The answer is that these procedures are not finite: to calculate the exact value of $e$, for example, one needs to add an infinite number of $\frac{1}{n!}$ terms together. A similar statement is true for $\frac{\pi^2}{6}$, and upon close inspection this is also the case for the logistic map where $r=4$. To see why this is the case, first recall that only irrational values of $\theta$ are aperiodic, and that the logistic map for $r=4$ is sensitive to initial conditions because $\theta$ is transformed by $2^n$, leading to any small change growing exponentially before the value is folded into $(0, 1)$ by $sin^2(x)$. This means that as $n$ increases in size, the number of digits $\theta$ is known to must also increase to yield a reasonably accurate value of $x_n$. An arbitrarily large value of $n$ requires an arbitrarily good approximation of $\theta$.

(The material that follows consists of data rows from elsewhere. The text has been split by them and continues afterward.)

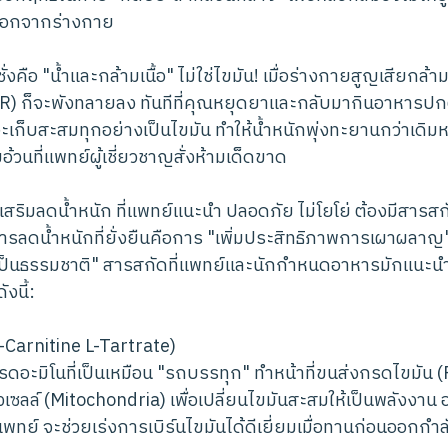
ำออกจากร่างกาย
่งคือ "น้ำและกล้ามเนื้อ" ไม่ใช่ไขมัน! เมื่อร่างกายสูญเสียกล้า
) ก็จะพังทลายลง ทันทีที่คุณหยุดยาและกลับมากินอาหารปกติ
ก็บสะสมทุกอย่างเป็นไขมัน ทำให้น้ำหนักพุ่งทะยานกว่าเดิมหลา
นที่แพทย์ผู้เชี่ยวชาญสั่งห้ามเด็ดขาด
สริมลดน้ำหนัก ที่แพทย์แนะนำ ปลอดภัย ไม่โยโย่ ต้องมีสารส
รลดน้ำหนักที่ยั่งยืนคือการ "เพิ่มประสิทธิภาพการเผาผลา
็นธรรมชาติ" สารสกัดที่แพทย์และนักกำหนดอาหารมักแนะนำให
งนี้:
L-Carnitine L-Tartrate)
รดอะมิโนที่เป็นเหมือน "รถบรรทุก" ทำหน้าที่ขนส่งกรดไขมัน (Fa
ซลล์ (Mitochondria) เพื่อเปลี่ยนไขมันสะสมให้เป็นพลังงาน อ
พทย์ จะช่วยเร่งการเบิร์นไขมันได้ดีเยี่ยมเมื่อทานก่อนออกกำ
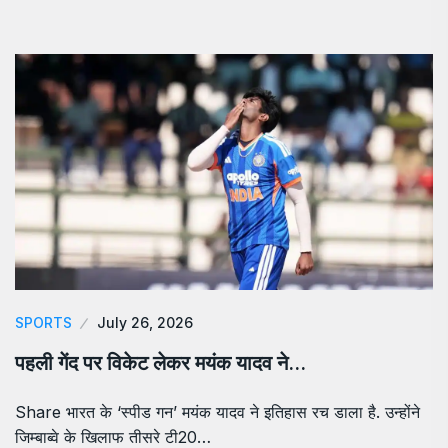
SPORTS
July 26, 2026
पहली गेंद पर विकेट लेकर मयंक यादव ने…
Share भारत के ‘स्पीड गन’ मयंक यादव ने इतिहास रच डाला है. उन्होंने
जिम्बाब्वे के खिलाफ तीसरे टी20…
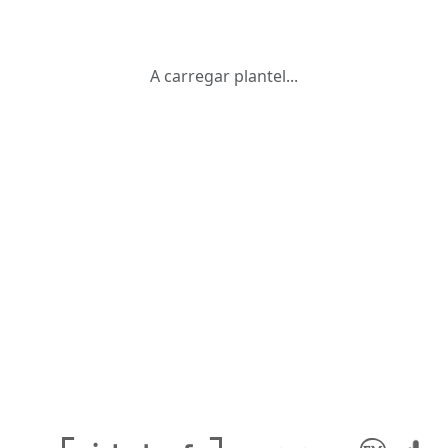
A carregar plantel...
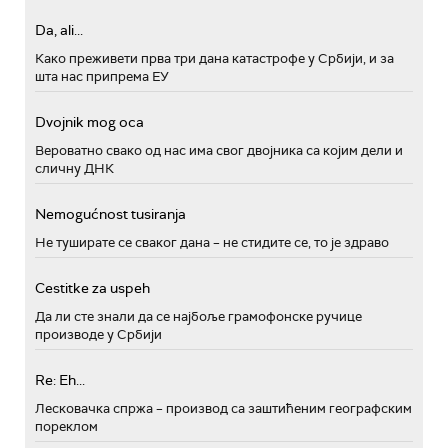
Da, ali...
Како преживети прва три дана катастрофе у Србији, и за
шта нас припрема ЕУ
Dvojnik mog oca
Вероватно свако од нас има свог двојника са којим дели и
сличну ДНК
Nemogućnost tusiranja
Не туширате се сваког дана – не стидите се, то је здраво
Cestitke za uspeh
Да ли сте знали да се најбоље грамофонске ручице
производе у Србији
Re: Eh...
Лесковачка спржа – производ са заштићеним географским
пореклом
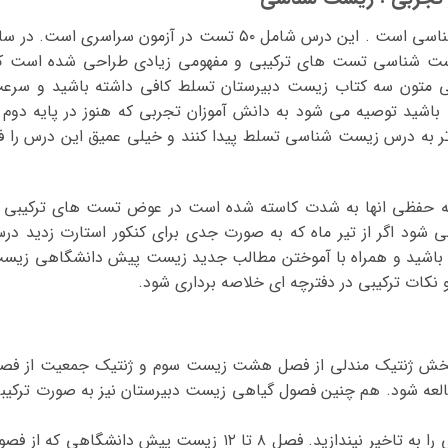
مهمترین درس تخصصی علوم تجربی زیست شناسی است . این درس شامل ۵۰ تست در آزمون سراسری است. در
زیست شناسی تست های ترکیبی و مفهومی زیادی طراحی شده است ک
امی متون سه کتاب زیست دبیرستان تسلط کافی داشته باشید و سرع
باشید توصیه می شود به دانش آموزان تجربی که هنوز در پایه دوم 
 تر به درس زیست شناسی تسلط پیدا کنند و خیلی عمیق این درس را فر
به حفظی انها به شدت کاسته شده است در عوض تست های ترکیبی ا
شود اگر از تیر ماه که به صورت جدی برای کنکور استارت زدید در
شته باشید و همراه با آموختن مطالب جدید زیست پیش دانشگاهی زیس
 نکات ترکیبی در دفترچه ای خلاصه برداری شود.
 بخش ژنتیک مندلی از فصل هشت زیست سوم و ژنتیک جمعیت از فص
عه شود. هم چنین فصول گیاهی زیست دبیرستان نیز به صورت ترکیب
به هیچ عنوان مطالعه و یادگیری زیست شناسی را به تاخیر نیندازید. فصل ۸ تا ۱۲ زیست پیش دانشگاهی که از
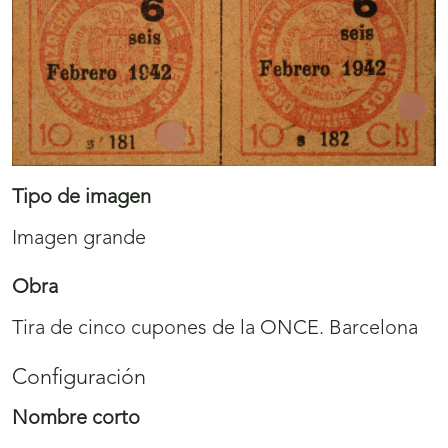
Tipo de imagen
Imagen grande
Obra
Tira de cinco cupones de la ONCE. Barcelona
Configuración
Nombre corto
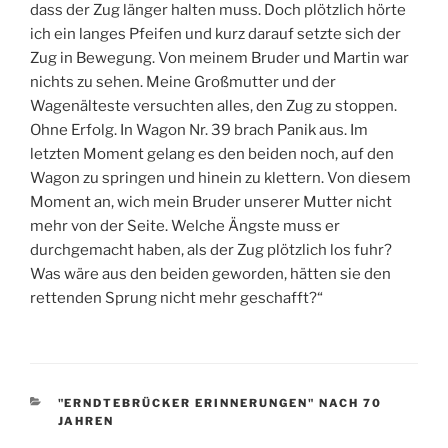
dass der Zug länger halten muss. Doch plötzlich hörte
ich ein langes Pfeifen und kurz darauf setzte sich der
Zug in Bewegung. Von meinem Bruder und Martin war
nichts zu sehen. Meine Großmutter und der
Wagenälteste versuchten alles, den Zug zu stoppen.
Ohne Erfolg. In Wagon Nr. 39 brach Panik aus. Im
letzten Moment gelang es den beiden noch, auf den
Wagon zu springen und hinein zu klettern. Von diesem
Moment an, wich mein Bruder unserer Mutter nicht
mehr von der Seite. Welche Ängste muss er
durchgemacht haben, als der Zug plötzlich los fuhr?
Was wäre aus den beiden geworden, hätten sie den
rettenden Sprung nicht mehr geschafft?“
KATEGORIEN
"ERNDTEBRÜCKER ERINNERUNGEN" NACH 70
JAHREN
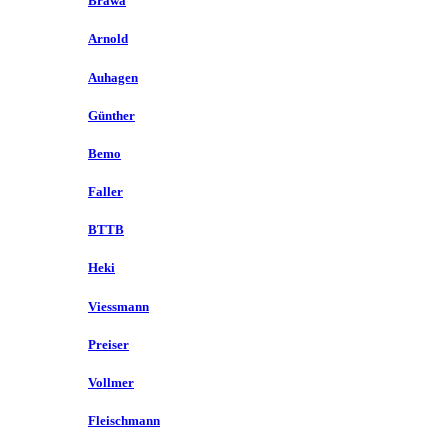
Brawa
Arnold
Auhagen
Günther
Bemo
Faller
BTTB
Heki
Viessmann
Preiser
Vollmer
Fleischmann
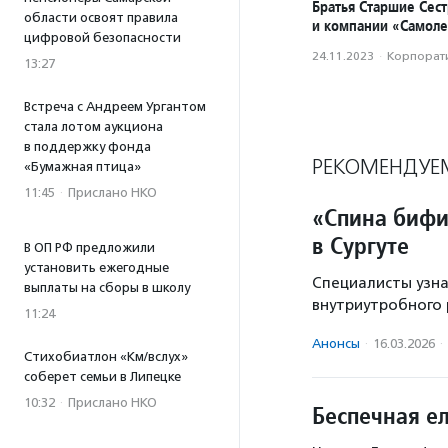
Братья Старшие Сес
области освоят правила
и компании «Самоле
цифровой безопасности
24.11.2023
·
Корпорати
13:27
Встреча с Андреем Ургантом
стала лотом аукциона
в поддержку фонда
РЕКОМЕНДУЕ
«Бумажная птица»
11:45
·
Прислано НКО
«Спина бифи
в Сургуте
В ОП РФ предложили
установить ежегодные
Специалисты узна
выплаты на сборы в школу
внутриутробного 
11:24
Анонсы
·
16.03.2026
·
Стихобиатлон «Км/вслух»
соберет семьи в Липецке
10:32
·
Прислано НКО
Беспечная е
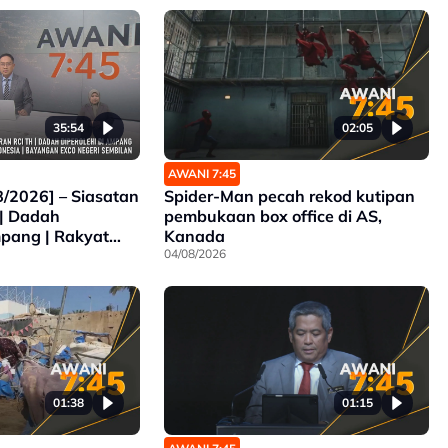
35:54
02:05
AWANI 7:45
/2026] – Siasatan
Spider-Man pecah rekod kutipan
 | Dadah
pembukaan box office di AS,
mpang | Rakyat
Kanada
 Di Indonesia |
04/08/2026
Negeri Sembilan
01:38
01:15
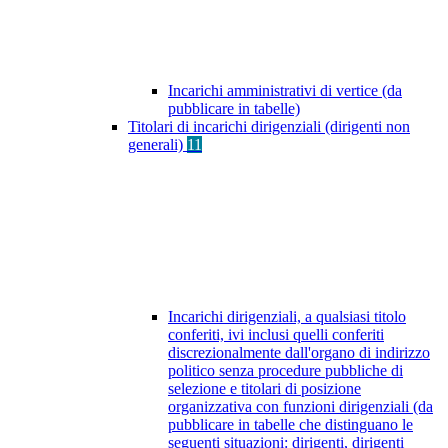
Incarichi amministrativi di vertice (da
pubblicare in tabelle)
Titolari di incarichi dirigenziali (dirigenti non
generali)
11
Incarichi dirigenziali, a qualsiasi titolo
conferiti, ivi inclusi quelli conferiti
discrezionalmente dall'organo di indirizzo
politico senza procedure pubbliche di
selezione e titolari di posizione
organizzativa con funzioni dirigenziali (da
pubblicare in tabelle che distinguano le
seguenti situazioni: dirigenti, dirigenti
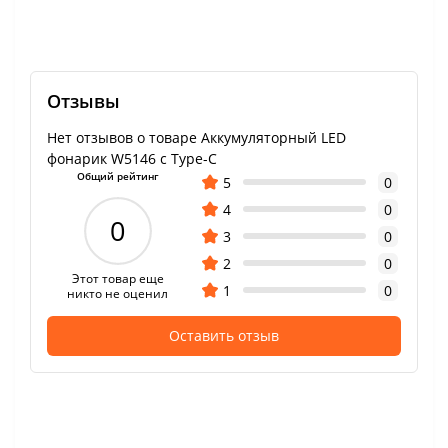
Отзывы
Нет отзывов о товаре Аккумуляторный LED
фонарик W5146 с Type-C
Общий рейтинг
5
0
4
0
0
3
0
2
0
Этот товар еще
1
0
никто не оценил
Оставить отзыв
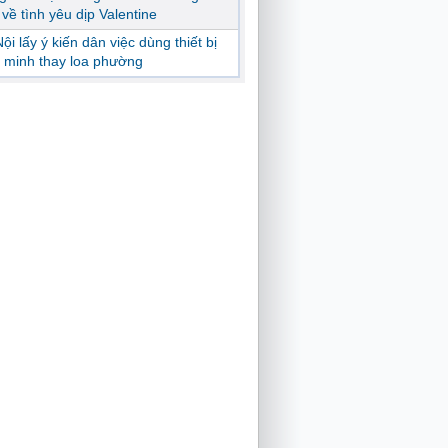
ị về tình yêu dịp Valentine
ội lấy ý kiến dân việc dùng thiết bị
 minh thay loa phường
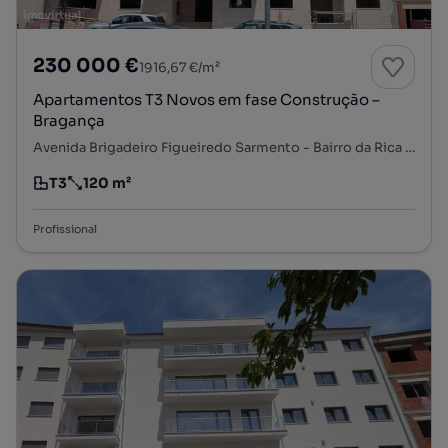
230 000 €
1916,67 €/m²
Apartamentos T3 Novos em fase Construção –
Bragança
Avenida Brigadeiro Figueiredo Sarmento - Bairro da Rica Fé, Sé, Santa Maria e Meixedo, Bragança, Bragança
T3
120 m²
Tipologia
Preço por metro quadrado
Profissional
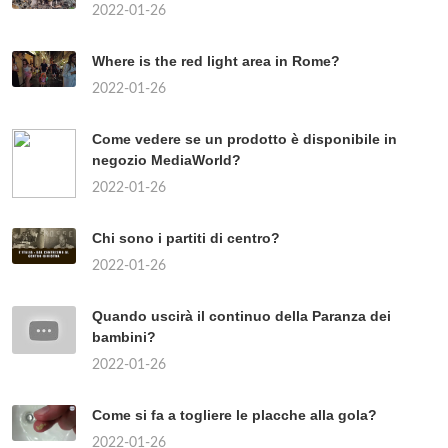
2022-01-26
Where is the red light area in Rome?
2022-01-26
Come vedere se un prodotto è disponibile in
negozio MediaWorld?
2022-01-26
Chi sono i partiti di centro?
2022-01-26
Quando uscirà il continuo della Paranza dei
bambini?
2022-01-26
Come si fa a togliere le placche alla gola?
2022-01-26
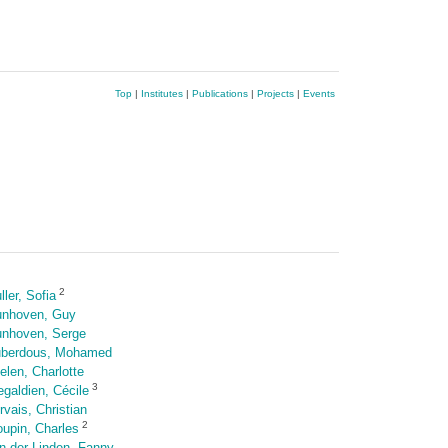
Top
|
Institutes
|
Publications
|
Projects
|
Events
2
ller, Sofia
nhoven, Guy
nhoven, Serge
berdous, Mohamed
elen, Charlotte
3
egaldien, Cécile
rvais, Christian
2
oupin, Charles
n der Linden, Fanny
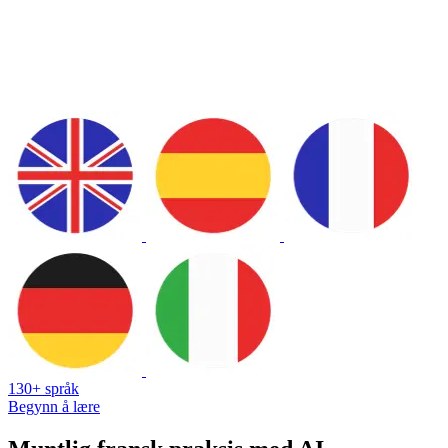
130+ språk
Begynn å lære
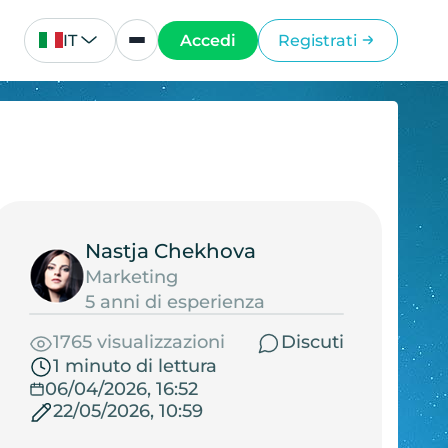
IT
Accedi
Registrati
Nastja Chekhova
Marketing
5 anni di esperienza
1765 visualizzazioni
Discuti
1 minuto di lettura
06/04/2026, 16:52
22/05/2026, 10:59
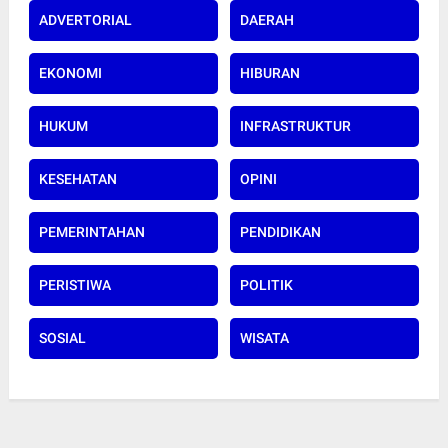
ADVERTORIAL
DAERAH
EKONOMI
HIBURAN
HUKUM
INFRASTRUKTUR
KESEHATAN
OPINI
PEMERINTAHAN
PENDIDIKAN
PERISTIWA
POLITIK
SOSIAL
WISATA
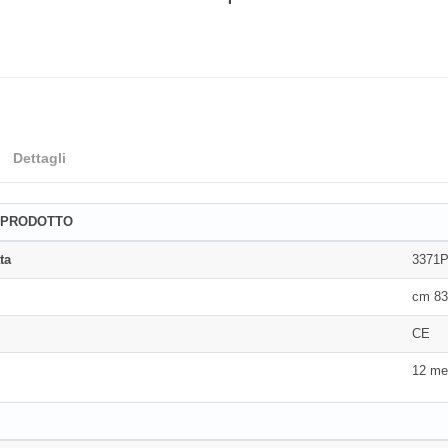
Dettagli
 PRODOTTO
ta
3371P
cm 83
CE
12 me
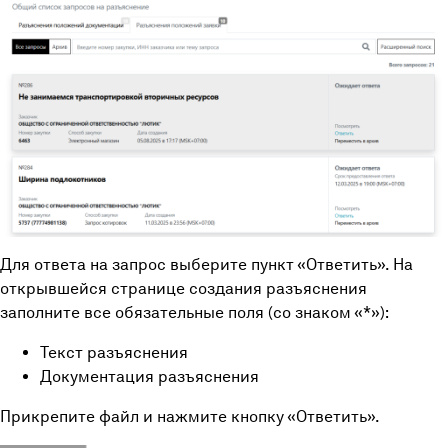
Для ответа на запрос выберите пункт «Ответить». На
открывшейся странице создания разъяснения
заполните все обязательные поля (со знаком «*»):
Текст разъяснения
Документация разъяснения
Прикрепите файл и нажмите кнопку «Ответить».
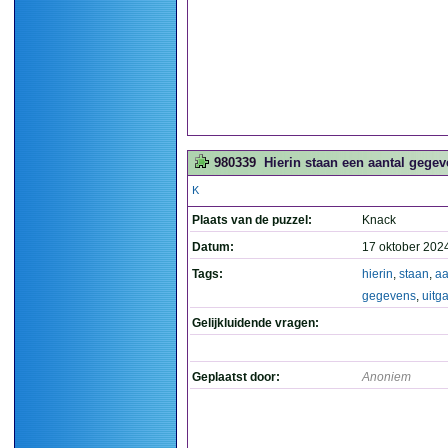
980339
Hierin staan een aantal gegev
K
Plaats van de puzzel:
Knack
Datum:
17 oktober 202
Tags:
hierin
,
staan
,
aa
gegevens
,
uitg
Gelijkluidende vragen:
Geplaatst door:
Anoniem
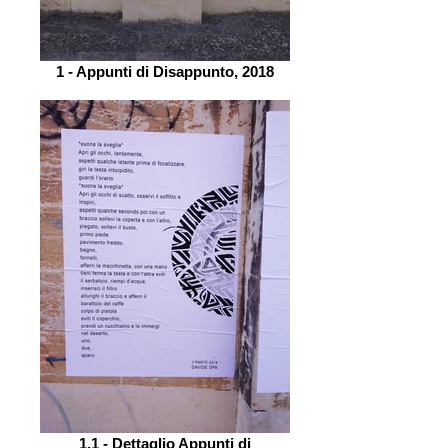
1 - Appunti di Disappunto, 2018
1.1 - Dettaglio Appunti di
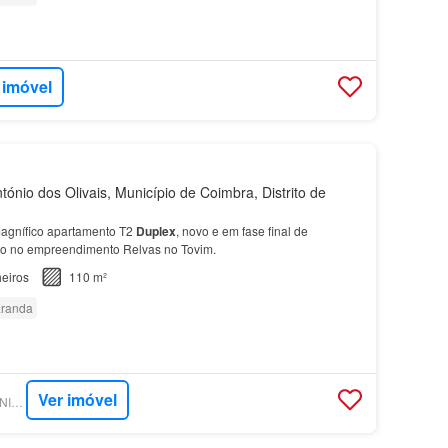
 imóvel
ónio dos Olivais, Município de Coimbra, Distrito de
agnífico apartamento T2
Duplex
, novo e em fase final de
do no empreendimento Relvas no Tovim.
eiros
110 m²
randa
Ver imóvel
SUPERCASA - KW UNION COIMBRA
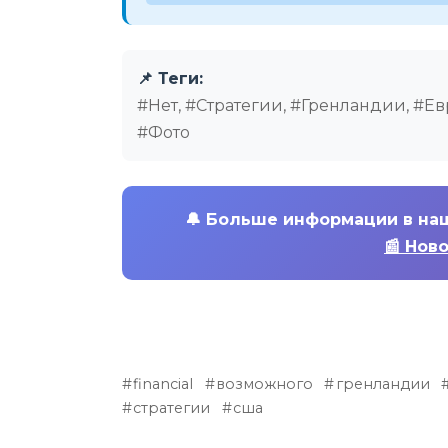
📌 Теги:
#Нет, #Стратегии, #Гренландии, #
#Фото
🔔
Больше информации в на
📰 Нов
financial
возможного
гренландии
стратегии
сша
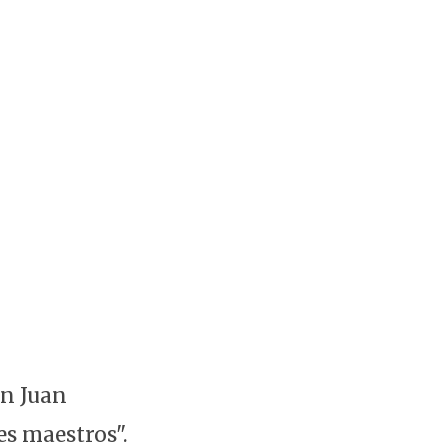
an Juan
es maestros".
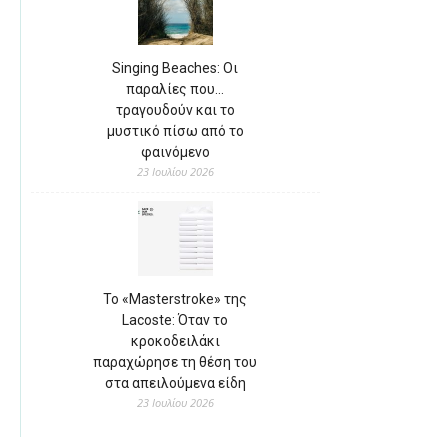
Singing Beaches: Οι
παραλίες που…
τραγουδούν και το
μυστικό πίσω από το
φαινόμενο
23 Ιουλίου 2026
Το «Masterstroke» της
Lacoste: Όταν το
κροκοδειλάκι
παραχώρησε τη θέση του
στα απειλούμενα είδη
23 Ιουλίου 2026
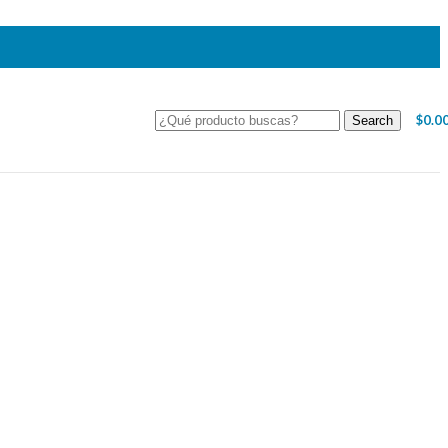
$
0.0
Search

These considerations suggest that it is helpful to define three basic types of computations:

  1. Numbers (inputs) grow but the procedure is of fixed size.
  2. Numbers (inputs) and procedure size both grow, but the procedure itself is periodic.
  3. Numbers and procedure size grow, and the procedure cannot be represented as a periodic sequence.

These classifications correspond to the notions of

  1. Rational numbers: $1/2$ etc.
  2. Classically computable but irrational numbers: $e,\; \pi,\; \sqrt2$ and so on.
  3. Classically uncomputable (irrational) numbers: Chaitlin’s constant $\Omega_f$ and others

With this classification, any aperiodic sequence falls in the second or third group. Of note, this group includes the sequence of prime gaps, which yields the conclusion that that sequence, and therefore the number of integers one has to pass over to arrive at the subsequent prime number, can never be represented by a finite periodic computational procedure. In computer science parlance, this means that finding a prime number will never be brought down to $O(1)$, but instead the procedure itself scales with input size. It is clear that this problem is an example of type 2 computability, because the procedure for finding primes is itself periodic (simply iterate over all numbers less than or equal to $\sqrt n$ and see if any divides $n$).

With this classification, consider the logistic map where $r=4$: the case where an arbitrary aperiodic trajectory of the logistic map for $r=4$. It is interesting to note that the closed solution presented above is only helpful for a small subset of possible starting points $x_0 \in (0, 1)$. This is because most real numbers are classically uncomputable (a result of the diagonal argument for procedures) and therefore approximating $\theta$ to an arbitrary degree of accuracy by a (finite) computational procedure is impossible.

Motivated by these observations, it may be best to consider a more strict definition of computability than is normally used. For the logistic map where $r=4$, as $n \to \infty$ for an accurate computation the precision of theta must be known to an infinite number of decimal places, which is clearly not possible. Likewise, the exact values of $e$ and $\pi$ cannot be determined without an infinite number of additions performed, also not possible.